A simple trie for a prefix match problem, by Daily Coding Problem

The daily coding problem for today was this one:

Good morning! Here's your coding interview problem for today.

This problem was asked by Twitter.

Implement an autocomplete system. That is, given a query string s and a set of all possible query strings, return all strings in the set that have s as a prefix.

For example, given the query string de and the set of strings [dog, deer, deal], return [deer, deal].

Hint: Try preprocessing the dictionary into a more efficient data structure to speed up queries.
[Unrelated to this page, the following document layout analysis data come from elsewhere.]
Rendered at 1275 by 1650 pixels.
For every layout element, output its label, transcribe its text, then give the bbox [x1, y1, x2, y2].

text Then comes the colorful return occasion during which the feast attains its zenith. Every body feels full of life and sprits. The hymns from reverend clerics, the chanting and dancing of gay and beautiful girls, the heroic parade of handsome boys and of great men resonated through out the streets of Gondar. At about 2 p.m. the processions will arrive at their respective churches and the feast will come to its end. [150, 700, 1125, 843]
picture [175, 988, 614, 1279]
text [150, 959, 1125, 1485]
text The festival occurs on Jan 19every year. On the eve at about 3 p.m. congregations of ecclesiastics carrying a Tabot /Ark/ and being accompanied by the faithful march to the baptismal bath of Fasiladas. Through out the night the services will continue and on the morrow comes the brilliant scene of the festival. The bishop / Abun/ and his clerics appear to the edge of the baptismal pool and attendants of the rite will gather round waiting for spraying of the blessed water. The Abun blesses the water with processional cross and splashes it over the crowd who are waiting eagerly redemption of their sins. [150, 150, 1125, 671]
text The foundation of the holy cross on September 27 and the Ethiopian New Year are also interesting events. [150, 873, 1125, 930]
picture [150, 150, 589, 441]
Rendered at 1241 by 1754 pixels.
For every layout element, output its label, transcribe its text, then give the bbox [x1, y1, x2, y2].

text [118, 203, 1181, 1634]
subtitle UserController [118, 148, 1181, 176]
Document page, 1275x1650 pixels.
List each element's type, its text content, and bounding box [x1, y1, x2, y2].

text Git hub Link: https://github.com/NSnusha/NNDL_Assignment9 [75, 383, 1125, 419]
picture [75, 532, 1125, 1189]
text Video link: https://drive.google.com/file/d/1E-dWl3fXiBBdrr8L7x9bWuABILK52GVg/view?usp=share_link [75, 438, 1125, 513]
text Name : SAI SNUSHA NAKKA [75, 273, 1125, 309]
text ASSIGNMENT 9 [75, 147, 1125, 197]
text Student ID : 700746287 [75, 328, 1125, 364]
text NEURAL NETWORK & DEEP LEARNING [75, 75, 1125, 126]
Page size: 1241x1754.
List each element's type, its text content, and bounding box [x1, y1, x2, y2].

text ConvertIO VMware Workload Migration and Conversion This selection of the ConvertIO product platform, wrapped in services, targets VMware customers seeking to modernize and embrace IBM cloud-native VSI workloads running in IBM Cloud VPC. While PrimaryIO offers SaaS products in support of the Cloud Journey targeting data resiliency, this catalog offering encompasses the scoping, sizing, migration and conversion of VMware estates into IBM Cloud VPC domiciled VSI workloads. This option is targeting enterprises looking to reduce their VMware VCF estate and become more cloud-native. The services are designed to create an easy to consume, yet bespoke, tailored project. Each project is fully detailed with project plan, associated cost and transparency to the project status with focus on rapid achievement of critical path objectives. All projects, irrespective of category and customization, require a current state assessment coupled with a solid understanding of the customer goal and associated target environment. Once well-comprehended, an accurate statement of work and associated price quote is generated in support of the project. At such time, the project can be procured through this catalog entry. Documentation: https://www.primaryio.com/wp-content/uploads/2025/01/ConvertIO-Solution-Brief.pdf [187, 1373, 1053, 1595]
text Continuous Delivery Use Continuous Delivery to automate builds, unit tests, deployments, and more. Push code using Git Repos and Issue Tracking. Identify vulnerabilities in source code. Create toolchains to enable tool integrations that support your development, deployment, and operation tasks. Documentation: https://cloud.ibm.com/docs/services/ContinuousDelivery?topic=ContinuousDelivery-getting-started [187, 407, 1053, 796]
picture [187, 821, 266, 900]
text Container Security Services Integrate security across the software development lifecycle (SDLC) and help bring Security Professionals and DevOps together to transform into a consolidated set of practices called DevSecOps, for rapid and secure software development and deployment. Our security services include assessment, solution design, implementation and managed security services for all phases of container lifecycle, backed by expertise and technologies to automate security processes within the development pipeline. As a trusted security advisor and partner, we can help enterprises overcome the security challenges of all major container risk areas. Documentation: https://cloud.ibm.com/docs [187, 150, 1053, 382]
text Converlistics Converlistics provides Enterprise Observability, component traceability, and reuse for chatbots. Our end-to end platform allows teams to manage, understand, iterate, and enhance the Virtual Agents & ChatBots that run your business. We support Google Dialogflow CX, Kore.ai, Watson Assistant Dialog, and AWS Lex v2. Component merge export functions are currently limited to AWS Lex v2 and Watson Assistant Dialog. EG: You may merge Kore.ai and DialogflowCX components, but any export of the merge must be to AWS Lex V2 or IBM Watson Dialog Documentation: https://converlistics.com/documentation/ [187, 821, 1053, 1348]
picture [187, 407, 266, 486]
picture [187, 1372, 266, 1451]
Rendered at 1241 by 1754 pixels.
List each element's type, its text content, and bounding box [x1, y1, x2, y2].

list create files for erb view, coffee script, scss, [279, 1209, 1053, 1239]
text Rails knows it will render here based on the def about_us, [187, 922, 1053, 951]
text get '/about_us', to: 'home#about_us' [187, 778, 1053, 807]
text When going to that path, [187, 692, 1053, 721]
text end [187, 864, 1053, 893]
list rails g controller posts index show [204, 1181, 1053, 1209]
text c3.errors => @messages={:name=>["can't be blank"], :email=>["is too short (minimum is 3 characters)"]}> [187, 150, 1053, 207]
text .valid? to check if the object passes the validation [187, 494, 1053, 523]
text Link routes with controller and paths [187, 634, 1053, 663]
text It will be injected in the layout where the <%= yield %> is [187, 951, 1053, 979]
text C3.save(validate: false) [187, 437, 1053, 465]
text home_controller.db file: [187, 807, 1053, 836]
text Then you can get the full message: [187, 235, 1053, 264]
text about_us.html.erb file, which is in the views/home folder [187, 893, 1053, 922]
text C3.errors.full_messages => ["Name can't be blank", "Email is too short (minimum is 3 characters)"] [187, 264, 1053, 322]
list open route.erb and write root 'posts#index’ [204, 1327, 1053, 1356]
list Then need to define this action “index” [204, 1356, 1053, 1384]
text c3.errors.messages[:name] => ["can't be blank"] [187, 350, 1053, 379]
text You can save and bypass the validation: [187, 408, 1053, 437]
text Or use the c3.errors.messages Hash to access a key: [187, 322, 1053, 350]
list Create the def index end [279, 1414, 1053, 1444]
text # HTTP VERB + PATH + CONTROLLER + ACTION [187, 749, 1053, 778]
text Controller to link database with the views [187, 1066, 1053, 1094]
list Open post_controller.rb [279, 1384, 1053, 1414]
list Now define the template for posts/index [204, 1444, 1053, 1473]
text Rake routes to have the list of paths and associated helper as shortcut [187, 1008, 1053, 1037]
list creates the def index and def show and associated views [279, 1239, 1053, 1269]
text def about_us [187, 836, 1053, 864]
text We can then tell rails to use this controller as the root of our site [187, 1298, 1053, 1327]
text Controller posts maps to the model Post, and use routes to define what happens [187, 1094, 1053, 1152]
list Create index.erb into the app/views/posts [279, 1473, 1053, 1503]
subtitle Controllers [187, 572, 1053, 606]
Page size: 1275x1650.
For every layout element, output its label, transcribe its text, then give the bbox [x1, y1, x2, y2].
The problem is begging for you to use a Trie data structure. I've written about tries many years ago (you can search for "Trie" in the dreaktor blog), but I thought of an even simpler implementation.
Honestly you only need two member variables for your Trie class:

• A boolean that indicates whether this node is a leaf node (meaning it is the end of a word)
• A hashtable of Tries corresponding to its children

Honestly, that's all. I find it much easier to implement everything recursively for the trie. I also believe that using a hashtable is more efficient than for instance allocating an array of Tries for each letter - the allocation is static and you might not need all that space after all since your Trie might end up being very sparse.
The code is below. It may look complicated - it isn't. If you follow the logic that:

• Either the current node has a match to the first letter (and it may or may not be a leaf), in which case you'll call recursively for the rest of the word,
• Or, there is no match and you'll bail

It becomes relatively simple. Code is in the infamous GitHub: https://github.com/BorisVasilenko/dailycodingproblem/blob/master/DailyCodingProblem09252018.cs

Any questions, ping me. Cheers, Boris

using System;
using System.Collections.Generic;
using System.Linq;
using System.Text;
using System.Threading.Tasks;
using System.Collections;

namespace DailyCodingProblem
{
class DailyCodingProblem09252018
{
private SimpleTrie simpleTrie = new SimpleTrie();
public void CreateTrie(string[] listWords)
{
foreach (string word in listWords) simpleTrie.AddWord(word);
}

public void PrintMatches(string prefix)
{
List<string> matches = simpleTrie.MatchPrefixes(prefix);
foreach (string match in matches)
{
Console.WriteLine(match);
}
}
}

class SimpleTrie
{
public bool isLeaf = false;
private Hashtable children = null;

public SimpleTrie() { }

public SimpleTrie(bool isLeaf)
{
this.isLeaf = isLeaf;
}

public void AddWord(string word)
{
if (String.IsNullOrEmpty(word)) return;
if (children == null) children = new Hashtable();
SimpleTrie child = null;
if (!children.ContainsKey(word[0]))
{
child = new SimpleTrie(word.Length == 1);
children.Add(word[0], child);
}
child = (SimpleTrie)children[word[0]];
child.AddWord(word.Substring(1));
}

public bool IsWordPresent(string word)
{
if (String.IsNullOrEmpty(word) || children == null || !children.ContainsKey(word[0])) return false;
if (word.Length == 1 && ((SimpleTrie)children[word[0]]).isLeaf) return true;
return ((SimpleTrie)children[word[0]]).IsWordPresent(word.Substring(1));
}

public List<string> MatchPrefixes(string prefix)
{
List<string> matches = new List<string>();
_MatchPrefixes(prefix, "", ref matches);
return matches;
}

private void _MatchPrefixes(string prefix, string currentWord, ref List<string> matches)
{
if (String.IsNullOrEmpty(prefix))
{
_AllWords(currentWord, ref matches);
return;
}
if (children == null || !children.ContainsKey(prefix[0])) return;
((SimpleTrie)children[prefix[0]])._MatchPrefixes(prefix.Substring(1), currentWord + prefix[0].ToString(), ref matches);
}

private void _AllWords(string currentWord, ref List<string> matches)
{
if (isLeaf) matches.Add(currentWord);
if (children != null)
foreach (char letter in children.Keys)
((SimpleTrie)children[letter])._AllWords(currentWord + letter.ToString(), ref matches);
}
}
}